WORK TO COMPLETE:
Repeat only the stretch of lines below that runs from the line with "20: (579, 237, 2.37)" through the line with "42: (162, 193, 8.65)", unaltered.

*** EXTRACTED MATERIAL ***

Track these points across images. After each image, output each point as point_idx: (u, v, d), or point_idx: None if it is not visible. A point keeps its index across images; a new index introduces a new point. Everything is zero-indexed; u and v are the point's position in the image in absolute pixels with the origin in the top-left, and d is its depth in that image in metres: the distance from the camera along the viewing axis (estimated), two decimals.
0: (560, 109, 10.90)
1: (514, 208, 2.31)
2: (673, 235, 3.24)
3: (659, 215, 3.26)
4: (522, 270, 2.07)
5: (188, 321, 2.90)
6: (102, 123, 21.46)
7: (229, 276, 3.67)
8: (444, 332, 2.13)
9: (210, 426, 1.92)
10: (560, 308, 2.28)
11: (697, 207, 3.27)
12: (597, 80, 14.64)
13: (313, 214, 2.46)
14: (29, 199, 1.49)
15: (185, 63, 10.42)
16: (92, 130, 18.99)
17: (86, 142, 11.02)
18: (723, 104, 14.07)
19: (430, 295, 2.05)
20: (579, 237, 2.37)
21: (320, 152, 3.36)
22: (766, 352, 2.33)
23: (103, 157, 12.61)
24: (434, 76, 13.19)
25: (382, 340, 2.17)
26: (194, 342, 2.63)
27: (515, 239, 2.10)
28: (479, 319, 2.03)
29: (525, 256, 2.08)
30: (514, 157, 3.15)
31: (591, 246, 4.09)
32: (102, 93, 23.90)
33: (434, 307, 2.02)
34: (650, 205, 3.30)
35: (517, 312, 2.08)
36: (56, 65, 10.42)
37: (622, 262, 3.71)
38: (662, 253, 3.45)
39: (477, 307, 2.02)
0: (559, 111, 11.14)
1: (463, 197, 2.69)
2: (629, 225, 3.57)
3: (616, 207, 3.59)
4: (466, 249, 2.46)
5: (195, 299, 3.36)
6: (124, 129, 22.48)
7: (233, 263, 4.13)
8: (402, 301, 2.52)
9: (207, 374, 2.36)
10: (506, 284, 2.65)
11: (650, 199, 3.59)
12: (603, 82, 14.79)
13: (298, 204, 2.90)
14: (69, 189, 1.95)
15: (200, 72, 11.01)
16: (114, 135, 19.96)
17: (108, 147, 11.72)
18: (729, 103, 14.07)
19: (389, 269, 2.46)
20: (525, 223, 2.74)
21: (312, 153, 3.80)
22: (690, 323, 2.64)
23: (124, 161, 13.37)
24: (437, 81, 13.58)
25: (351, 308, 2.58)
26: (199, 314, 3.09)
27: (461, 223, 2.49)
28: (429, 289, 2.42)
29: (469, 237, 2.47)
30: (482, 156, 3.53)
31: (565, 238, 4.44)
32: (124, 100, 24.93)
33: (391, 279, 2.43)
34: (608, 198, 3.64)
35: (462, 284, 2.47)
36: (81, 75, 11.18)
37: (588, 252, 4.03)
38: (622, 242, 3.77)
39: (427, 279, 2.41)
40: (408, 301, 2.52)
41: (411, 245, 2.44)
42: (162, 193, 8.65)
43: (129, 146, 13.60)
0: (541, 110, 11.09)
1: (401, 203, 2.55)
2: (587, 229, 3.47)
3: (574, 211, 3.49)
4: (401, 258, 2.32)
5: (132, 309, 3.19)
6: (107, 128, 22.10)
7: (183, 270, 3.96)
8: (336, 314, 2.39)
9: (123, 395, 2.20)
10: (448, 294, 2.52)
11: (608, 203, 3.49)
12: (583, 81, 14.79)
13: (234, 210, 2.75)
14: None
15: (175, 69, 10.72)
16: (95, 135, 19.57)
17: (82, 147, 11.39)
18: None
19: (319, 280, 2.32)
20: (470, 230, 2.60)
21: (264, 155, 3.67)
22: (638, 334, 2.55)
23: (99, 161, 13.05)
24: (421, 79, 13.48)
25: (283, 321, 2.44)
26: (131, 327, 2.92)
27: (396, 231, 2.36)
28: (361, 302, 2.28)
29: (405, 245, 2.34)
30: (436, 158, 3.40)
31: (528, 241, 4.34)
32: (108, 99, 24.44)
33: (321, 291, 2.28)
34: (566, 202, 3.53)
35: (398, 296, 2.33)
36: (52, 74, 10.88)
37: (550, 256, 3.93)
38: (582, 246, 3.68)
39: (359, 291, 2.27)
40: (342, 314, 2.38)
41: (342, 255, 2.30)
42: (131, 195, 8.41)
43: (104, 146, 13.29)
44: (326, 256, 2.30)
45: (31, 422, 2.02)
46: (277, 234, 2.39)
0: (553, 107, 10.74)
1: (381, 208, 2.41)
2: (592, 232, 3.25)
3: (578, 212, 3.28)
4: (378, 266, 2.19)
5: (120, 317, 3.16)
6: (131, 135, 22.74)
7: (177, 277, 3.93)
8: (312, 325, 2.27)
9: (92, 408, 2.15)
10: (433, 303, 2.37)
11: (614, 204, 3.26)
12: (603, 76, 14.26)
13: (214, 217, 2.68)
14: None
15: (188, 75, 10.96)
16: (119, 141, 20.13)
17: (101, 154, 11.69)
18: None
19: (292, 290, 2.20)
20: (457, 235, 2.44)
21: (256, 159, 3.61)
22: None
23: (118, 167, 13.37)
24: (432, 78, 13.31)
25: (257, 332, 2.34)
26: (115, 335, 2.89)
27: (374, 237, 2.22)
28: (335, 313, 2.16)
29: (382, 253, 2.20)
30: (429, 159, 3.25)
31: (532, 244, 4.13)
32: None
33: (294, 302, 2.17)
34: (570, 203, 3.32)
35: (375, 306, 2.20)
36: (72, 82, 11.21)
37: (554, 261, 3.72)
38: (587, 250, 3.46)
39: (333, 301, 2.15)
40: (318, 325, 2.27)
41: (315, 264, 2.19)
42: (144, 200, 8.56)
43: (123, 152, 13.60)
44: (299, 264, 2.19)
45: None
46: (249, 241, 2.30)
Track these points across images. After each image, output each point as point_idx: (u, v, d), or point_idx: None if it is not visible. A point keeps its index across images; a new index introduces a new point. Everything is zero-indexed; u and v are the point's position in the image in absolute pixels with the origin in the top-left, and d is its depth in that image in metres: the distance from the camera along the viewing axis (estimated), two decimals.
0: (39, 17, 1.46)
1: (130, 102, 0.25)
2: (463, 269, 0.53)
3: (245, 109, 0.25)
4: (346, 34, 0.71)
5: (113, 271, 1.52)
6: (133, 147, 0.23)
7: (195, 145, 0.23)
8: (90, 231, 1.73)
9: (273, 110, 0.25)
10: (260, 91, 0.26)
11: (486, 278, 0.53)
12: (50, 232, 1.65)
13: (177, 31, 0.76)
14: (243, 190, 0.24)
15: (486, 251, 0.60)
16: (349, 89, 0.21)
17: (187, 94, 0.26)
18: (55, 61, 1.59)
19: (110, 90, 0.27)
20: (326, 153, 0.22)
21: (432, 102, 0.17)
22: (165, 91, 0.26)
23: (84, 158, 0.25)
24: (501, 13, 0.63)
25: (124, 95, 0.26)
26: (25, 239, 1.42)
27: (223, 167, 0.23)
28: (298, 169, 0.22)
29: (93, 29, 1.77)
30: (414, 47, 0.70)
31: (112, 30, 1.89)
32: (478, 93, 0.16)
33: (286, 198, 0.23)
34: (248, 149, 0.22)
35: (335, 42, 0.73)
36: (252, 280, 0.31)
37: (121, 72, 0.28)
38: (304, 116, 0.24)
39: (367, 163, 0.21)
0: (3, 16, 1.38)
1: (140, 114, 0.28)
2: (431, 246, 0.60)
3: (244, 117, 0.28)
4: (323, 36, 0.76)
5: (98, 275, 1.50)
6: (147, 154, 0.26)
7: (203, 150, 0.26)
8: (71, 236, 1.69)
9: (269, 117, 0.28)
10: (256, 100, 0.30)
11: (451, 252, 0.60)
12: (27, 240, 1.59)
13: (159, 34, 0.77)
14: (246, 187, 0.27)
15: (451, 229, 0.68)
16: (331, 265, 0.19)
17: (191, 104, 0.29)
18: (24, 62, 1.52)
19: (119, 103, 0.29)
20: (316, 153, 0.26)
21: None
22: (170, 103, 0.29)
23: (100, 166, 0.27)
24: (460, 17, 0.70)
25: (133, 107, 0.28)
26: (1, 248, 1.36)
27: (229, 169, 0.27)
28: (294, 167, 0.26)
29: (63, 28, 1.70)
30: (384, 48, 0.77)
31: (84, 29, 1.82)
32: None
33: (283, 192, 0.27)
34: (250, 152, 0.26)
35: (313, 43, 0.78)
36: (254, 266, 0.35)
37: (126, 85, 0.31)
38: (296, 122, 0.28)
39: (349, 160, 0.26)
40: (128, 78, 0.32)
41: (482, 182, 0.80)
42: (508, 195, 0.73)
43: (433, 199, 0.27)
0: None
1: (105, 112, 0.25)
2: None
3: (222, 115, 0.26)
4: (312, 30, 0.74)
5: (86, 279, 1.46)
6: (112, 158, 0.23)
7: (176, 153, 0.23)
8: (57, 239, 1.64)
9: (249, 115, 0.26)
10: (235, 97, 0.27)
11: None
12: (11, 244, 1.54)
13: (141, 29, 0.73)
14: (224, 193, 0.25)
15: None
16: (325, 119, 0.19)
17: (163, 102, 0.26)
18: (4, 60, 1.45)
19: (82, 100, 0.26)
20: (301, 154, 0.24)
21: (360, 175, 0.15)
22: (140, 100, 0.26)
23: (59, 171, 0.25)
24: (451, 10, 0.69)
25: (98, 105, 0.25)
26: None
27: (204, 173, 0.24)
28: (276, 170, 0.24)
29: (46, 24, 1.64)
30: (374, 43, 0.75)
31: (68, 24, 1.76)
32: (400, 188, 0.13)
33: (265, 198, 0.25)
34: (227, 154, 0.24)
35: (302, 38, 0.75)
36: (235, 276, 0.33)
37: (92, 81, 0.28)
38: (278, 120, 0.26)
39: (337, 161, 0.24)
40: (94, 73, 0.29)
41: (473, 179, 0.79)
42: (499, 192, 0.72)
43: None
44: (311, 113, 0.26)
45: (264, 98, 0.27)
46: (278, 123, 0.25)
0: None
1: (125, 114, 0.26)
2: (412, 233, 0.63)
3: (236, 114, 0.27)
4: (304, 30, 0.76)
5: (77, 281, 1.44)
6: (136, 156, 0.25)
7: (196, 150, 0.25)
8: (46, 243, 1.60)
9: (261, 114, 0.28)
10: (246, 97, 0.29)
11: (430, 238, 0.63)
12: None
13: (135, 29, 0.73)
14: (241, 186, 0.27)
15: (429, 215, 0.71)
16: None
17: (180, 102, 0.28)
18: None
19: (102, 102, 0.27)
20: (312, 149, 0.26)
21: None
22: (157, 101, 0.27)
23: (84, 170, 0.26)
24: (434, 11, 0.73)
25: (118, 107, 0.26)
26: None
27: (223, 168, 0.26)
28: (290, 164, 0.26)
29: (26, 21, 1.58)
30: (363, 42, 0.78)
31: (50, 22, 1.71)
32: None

***

SOLUTION TO THIS TASK:
20: (579, 237, 2.37)
21: (320, 152, 3.36)
22: (766, 352, 2.33)
23: (103, 157, 12.61)
24: (434, 76, 13.19)
25: (382, 340, 2.17)
26: (194, 342, 2.63)
27: (515, 239, 2.10)
28: (479, 319, 2.03)
29: (525, 256, 2.08)
30: (514, 157, 3.15)
31: (591, 246, 4.09)
32: (102, 93, 23.90)
33: (434, 307, 2.02)
34: (650, 205, 3.30)
35: (517, 312, 2.08)
36: (56, 65, 10.42)
37: (622, 262, 3.71)
38: (662, 253, 3.45)
39: (477, 307, 2.02)
0: (559, 111, 11.14)
1: (463, 197, 2.69)
2: (629, 225, 3.57)
3: (616, 207, 3.59)
4: (466, 249, 2.46)
5: (195, 299, 3.36)
6: (124, 129, 22.48)
7: (233, 263, 4.13)
8: (402, 301, 2.52)
9: (207, 374, 2.36)
10: (506, 284, 2.65)
11: (650, 199, 3.59)
12: (603, 82, 14.79)
13: (298, 204, 2.90)
14: (69, 189, 1.95)
15: (200, 72, 11.01)
16: (114, 135, 19.96)
17: (108, 147, 11.72)
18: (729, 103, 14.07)
19: (389, 269, 2.46)
20: (525, 223, 2.74)
21: (312, 153, 3.80)
22: (690, 323, 2.64)
23: (124, 161, 13.37)
24: (437, 81, 13.58)
25: (351, 308, 2.58)
26: (199, 314, 3.09)
27: (461, 223, 2.49)
28: (429, 289, 2.42)
29: (469, 237, 2.47)
30: (482, 156, 3.53)
31: (565, 238, 4.44)
32: (124, 100, 24.93)
33: (391, 279, 2.43)
34: (608, 198, 3.64)
35: (462, 284, 2.47)
36: (81, 75, 11.18)
37: (588, 252, 4.03)
38: (622, 242, 3.77)
39: (427, 279, 2.41)
40: (408, 301, 2.52)
41: (411, 245, 2.44)
42: (162, 193, 8.65)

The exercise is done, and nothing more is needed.